Iraqi Prime Minister Nuri al-Maliki vowed on Wednesday to punish armed groups which have attacked and killed Christians in Mosul, triggering the flight of more than 2,000 families of the minority group.

Iraq “will punish those who caused the displacement of Christians from their homes, and hold accountable those who stood behind the armed groups which carried out these crimes,” Maliki was quoted as saying in a statement.

Maliki, who was meeting with Iraqi Christian leaders, called the violence part of a greater “political scheme” that was doomed to fail.

He stressed that police would continue to provide security while the government would take whatever steps necessary to help Iraq’s minority Christian community.

“Their (the Christians) departure from Iraq would be an insult to the Iraqi people,” he said.

Maliki did not identify who was behind the violence although various officials have blamed Sunni and Kurd extremists or Al-Qaeda.
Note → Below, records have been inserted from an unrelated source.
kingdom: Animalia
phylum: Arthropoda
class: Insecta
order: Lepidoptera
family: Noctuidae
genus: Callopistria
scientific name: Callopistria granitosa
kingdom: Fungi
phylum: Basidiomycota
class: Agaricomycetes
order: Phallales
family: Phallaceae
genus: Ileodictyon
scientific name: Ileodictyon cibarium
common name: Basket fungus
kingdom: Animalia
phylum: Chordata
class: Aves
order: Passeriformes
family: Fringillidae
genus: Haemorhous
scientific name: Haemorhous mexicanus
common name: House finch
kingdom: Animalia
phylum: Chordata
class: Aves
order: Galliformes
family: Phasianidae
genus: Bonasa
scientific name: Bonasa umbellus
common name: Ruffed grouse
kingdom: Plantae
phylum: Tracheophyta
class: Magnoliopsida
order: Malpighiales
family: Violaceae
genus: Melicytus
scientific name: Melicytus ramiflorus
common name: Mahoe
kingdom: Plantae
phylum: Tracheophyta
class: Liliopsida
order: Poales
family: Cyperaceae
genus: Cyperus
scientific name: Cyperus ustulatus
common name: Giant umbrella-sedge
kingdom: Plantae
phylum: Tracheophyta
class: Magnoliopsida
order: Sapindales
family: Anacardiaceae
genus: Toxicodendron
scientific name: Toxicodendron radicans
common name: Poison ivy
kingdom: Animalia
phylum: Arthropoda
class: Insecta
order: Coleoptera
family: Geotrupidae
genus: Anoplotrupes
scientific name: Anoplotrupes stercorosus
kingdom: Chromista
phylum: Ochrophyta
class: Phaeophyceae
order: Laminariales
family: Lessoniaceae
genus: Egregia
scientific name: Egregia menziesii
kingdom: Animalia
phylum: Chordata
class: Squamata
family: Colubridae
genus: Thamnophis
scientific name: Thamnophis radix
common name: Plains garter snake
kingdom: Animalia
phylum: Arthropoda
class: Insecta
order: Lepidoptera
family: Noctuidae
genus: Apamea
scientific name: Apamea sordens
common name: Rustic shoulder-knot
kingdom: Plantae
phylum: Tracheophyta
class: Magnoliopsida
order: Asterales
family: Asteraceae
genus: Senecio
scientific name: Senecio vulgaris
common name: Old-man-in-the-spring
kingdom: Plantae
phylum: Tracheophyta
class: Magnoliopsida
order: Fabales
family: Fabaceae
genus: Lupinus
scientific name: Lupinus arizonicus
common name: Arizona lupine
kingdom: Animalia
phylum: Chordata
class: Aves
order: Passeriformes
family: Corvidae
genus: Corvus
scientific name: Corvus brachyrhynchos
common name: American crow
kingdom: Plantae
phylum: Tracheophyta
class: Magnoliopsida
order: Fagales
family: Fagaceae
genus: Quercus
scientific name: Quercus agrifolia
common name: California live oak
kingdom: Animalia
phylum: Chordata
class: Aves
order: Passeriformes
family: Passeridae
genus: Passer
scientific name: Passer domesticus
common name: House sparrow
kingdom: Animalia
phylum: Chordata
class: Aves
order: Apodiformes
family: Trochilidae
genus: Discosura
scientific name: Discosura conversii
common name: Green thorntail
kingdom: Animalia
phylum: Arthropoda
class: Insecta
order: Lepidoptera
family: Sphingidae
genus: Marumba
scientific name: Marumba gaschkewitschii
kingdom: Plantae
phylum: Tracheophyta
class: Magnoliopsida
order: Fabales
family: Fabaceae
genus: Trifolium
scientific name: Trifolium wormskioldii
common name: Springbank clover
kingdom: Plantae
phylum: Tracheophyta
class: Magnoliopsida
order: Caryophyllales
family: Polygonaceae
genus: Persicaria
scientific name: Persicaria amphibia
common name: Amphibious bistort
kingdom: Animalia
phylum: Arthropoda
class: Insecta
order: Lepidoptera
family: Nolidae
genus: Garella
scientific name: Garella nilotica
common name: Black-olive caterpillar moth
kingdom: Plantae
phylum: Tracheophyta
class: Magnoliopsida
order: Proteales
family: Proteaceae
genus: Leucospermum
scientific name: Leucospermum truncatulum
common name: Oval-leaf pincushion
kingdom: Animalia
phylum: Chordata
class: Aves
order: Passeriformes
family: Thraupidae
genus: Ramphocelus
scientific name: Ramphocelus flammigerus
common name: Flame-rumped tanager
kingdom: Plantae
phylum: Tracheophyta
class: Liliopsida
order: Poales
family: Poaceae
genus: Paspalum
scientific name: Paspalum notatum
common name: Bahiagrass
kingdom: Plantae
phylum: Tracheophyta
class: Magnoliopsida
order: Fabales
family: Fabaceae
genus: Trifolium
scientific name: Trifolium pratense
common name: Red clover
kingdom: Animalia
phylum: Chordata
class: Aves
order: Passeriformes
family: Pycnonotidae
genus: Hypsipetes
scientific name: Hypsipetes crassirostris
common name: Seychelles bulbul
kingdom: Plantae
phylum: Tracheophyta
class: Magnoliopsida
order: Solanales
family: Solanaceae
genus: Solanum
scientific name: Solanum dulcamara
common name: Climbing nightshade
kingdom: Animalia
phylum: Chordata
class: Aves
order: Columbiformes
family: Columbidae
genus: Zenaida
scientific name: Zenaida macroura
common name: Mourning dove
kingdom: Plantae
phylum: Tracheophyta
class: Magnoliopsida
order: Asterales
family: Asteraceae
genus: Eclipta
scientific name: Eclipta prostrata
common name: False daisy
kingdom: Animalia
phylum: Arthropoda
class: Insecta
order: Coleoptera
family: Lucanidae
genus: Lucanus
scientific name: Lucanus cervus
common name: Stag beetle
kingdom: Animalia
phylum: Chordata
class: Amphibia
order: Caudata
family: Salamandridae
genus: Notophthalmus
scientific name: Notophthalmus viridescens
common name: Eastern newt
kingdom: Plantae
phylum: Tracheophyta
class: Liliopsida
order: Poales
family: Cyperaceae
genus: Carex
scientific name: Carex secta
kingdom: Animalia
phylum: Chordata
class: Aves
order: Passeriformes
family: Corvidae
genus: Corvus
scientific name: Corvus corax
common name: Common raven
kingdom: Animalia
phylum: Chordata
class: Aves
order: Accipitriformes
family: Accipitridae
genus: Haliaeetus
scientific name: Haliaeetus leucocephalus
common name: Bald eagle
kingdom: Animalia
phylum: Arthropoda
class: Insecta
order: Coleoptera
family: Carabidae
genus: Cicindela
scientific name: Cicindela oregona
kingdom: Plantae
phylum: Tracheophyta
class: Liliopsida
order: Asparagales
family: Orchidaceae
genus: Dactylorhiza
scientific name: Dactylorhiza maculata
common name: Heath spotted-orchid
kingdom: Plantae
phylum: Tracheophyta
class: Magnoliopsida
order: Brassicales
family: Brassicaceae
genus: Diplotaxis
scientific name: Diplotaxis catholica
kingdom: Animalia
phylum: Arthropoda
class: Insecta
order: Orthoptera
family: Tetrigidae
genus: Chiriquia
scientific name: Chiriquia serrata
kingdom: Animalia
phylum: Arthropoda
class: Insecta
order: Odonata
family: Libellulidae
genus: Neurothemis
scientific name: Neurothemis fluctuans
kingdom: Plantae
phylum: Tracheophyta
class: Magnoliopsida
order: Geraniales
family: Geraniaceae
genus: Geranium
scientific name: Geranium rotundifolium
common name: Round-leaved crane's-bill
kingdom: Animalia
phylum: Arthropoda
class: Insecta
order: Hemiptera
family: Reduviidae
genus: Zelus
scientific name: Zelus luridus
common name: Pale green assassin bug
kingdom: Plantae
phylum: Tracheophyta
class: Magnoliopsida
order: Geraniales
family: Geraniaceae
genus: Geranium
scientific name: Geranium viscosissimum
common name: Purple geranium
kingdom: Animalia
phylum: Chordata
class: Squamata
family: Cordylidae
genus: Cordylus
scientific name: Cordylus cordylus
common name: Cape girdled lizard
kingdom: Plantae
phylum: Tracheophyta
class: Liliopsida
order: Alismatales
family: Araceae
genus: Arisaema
An government official said earlier that the flight of Iraqi Christians from Mosul has been stemmed, but only after nearly half the 20,000-strong minority fled the northern city due to a spate of attacks.

“The flight of Christians from Mosul has ceased,” Ghanem al-Ghanam, director of Iraq’s human rights ministry, said in a statement.

He said a fact-finding mission found that 2,275 families — based on an average of four persons per family — had abandoned their homes and jobs, taking shelter in Christian villages on the northern and eastern fringes of Nineveh province.

US and Iraqi commanders consider Mosul, Iraq’s third largest city, to be the nation’s most dangerous centre and the last urban stronghold of Al-Qaeda.

The Iraqi government sent police reinforcements to Mosul after at least 12 Christians were killed since late last month, and Christian houses vandalised and burned while others were threatened.

Since the US-led invasion of 2003 more than 200 Christians have been killed across Iraq and a string of churches attacked, with the violence intensifying in recent weeks, particularly in the north.

Around 800,000 Christians lived in Iraq at the time of the invasion, but the number has since shrunk by around a third as members of the minority community have fled the country, according to Christian leaders.